Crichton and John Hellemans, a Christchurch-based doctor and triathlon coach, co-ordinated Pascoe's altitude training programme between the Beijing and London Paralympics which helped her build the endurance to succeed in six events in London.
"I was in Flagstaff, Arizona for a month prior to the Games and obviously it did the trick. I don't know much about altitude, I just get told to do it, so I do it and obviously it works."
Paralympics New Zealand board member Ben Lucas admires the symbiotic relationship between Pascoe and Crichton.
"Roly's been absolutely crucial [to Pascoe's success]. Sophie has said to me that Roly is her inspiration and she would never have entertained the thought of getting another coach.
"Hat's off to Roly, he's brought her through from an 8- or 9-year-old."
Lucas says Crichton can be "a very hard man".
"That's how he gets the best out of his athletes.
"He's also very well regarded around New Zealand and internationally as a triathlon coach."
Crichton has been appointed head coach at Timaru's new Caroline Bay swimming pool complex after 11 years at the QE 2 swim school.
But he is likely to continue to shape and mould Pascoe's Paralympic career.

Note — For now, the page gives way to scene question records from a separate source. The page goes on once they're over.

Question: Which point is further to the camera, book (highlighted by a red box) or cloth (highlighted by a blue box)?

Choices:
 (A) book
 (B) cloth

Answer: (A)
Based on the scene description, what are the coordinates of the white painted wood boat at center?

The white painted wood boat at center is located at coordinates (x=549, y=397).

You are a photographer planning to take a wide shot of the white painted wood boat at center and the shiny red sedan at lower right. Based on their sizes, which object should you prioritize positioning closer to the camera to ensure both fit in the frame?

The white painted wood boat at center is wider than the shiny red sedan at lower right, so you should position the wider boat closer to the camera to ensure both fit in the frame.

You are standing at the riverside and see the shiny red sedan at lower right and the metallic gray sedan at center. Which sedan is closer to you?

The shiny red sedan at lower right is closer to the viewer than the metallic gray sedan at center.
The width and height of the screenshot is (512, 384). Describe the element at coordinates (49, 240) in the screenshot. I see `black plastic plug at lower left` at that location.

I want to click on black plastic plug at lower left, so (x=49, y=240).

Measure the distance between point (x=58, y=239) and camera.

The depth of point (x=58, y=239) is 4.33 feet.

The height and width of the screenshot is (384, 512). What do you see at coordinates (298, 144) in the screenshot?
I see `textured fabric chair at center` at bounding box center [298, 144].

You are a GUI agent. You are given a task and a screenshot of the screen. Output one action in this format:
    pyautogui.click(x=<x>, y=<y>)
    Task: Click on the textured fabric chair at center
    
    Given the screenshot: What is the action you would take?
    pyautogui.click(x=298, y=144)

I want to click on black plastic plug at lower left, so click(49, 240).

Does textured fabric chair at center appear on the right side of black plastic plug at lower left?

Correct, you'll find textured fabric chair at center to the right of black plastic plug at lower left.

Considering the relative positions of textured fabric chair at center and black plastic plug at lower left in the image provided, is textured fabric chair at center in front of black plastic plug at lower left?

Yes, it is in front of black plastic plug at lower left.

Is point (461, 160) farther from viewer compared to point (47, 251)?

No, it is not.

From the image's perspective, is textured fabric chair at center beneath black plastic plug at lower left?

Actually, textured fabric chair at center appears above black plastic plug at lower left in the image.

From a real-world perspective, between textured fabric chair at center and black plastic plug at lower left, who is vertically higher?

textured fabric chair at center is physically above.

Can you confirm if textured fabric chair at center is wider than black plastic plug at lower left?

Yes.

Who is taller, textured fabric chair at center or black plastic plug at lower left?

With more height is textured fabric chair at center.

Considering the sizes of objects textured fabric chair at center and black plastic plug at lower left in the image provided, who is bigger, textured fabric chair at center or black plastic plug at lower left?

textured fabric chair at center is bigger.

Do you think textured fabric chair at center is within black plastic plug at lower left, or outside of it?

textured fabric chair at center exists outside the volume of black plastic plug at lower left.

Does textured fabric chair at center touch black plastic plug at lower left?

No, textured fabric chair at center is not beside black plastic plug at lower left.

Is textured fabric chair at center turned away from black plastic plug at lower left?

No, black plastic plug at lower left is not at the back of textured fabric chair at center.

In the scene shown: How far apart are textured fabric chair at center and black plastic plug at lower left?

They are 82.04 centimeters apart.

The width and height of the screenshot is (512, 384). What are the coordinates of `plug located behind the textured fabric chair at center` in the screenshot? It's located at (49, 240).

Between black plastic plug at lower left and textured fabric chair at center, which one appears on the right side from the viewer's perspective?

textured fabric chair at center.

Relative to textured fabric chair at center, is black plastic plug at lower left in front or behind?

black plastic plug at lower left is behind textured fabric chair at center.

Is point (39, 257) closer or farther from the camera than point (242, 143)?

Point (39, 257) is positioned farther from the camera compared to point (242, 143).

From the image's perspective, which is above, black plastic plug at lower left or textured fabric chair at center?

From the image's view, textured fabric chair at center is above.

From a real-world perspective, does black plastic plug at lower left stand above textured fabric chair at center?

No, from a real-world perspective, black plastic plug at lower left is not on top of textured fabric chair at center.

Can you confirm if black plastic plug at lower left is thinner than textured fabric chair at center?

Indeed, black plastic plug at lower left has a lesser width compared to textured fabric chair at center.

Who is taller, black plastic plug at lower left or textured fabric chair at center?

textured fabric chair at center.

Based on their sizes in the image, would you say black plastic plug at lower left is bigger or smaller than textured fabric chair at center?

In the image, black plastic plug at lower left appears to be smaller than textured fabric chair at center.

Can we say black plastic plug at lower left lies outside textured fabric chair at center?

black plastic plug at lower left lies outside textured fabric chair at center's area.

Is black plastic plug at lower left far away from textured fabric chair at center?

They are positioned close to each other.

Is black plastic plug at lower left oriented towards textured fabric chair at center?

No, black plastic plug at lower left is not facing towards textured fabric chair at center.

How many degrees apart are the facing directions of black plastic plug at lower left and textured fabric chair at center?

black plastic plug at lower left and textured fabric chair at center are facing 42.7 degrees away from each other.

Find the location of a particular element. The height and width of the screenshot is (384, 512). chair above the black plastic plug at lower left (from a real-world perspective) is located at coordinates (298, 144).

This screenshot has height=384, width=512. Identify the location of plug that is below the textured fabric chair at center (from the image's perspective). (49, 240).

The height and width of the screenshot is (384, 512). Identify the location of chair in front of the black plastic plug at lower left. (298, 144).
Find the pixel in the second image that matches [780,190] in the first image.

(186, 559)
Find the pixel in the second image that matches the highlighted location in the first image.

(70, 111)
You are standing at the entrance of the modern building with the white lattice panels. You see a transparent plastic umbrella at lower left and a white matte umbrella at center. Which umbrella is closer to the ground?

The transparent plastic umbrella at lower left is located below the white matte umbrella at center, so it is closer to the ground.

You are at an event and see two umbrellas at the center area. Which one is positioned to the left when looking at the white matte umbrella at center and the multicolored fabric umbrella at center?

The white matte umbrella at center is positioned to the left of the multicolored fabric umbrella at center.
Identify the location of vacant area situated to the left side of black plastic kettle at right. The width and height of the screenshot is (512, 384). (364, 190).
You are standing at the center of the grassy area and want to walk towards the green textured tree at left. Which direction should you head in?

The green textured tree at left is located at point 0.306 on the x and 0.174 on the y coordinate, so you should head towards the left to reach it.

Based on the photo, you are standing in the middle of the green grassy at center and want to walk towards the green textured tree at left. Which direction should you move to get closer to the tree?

Former Commonwealth Games swimming champion Anna Simcic-Forrest has watched "all the hard work" Pascoe and Crichton "have done together" at close quarters.
"They are very much a team," said Simcic-Forrest, who serves as Pascoe's mentor but reckons she does not have to do much because the former Lincoln High School teenager is so self-motivated.
Simcic-Forrest has admired the way Crichton has helped shape Pascoe's development.
Pascoe and Crichton have "complete faith" in one another, Simcic-Forrest says, and she believes their partnership can only get better.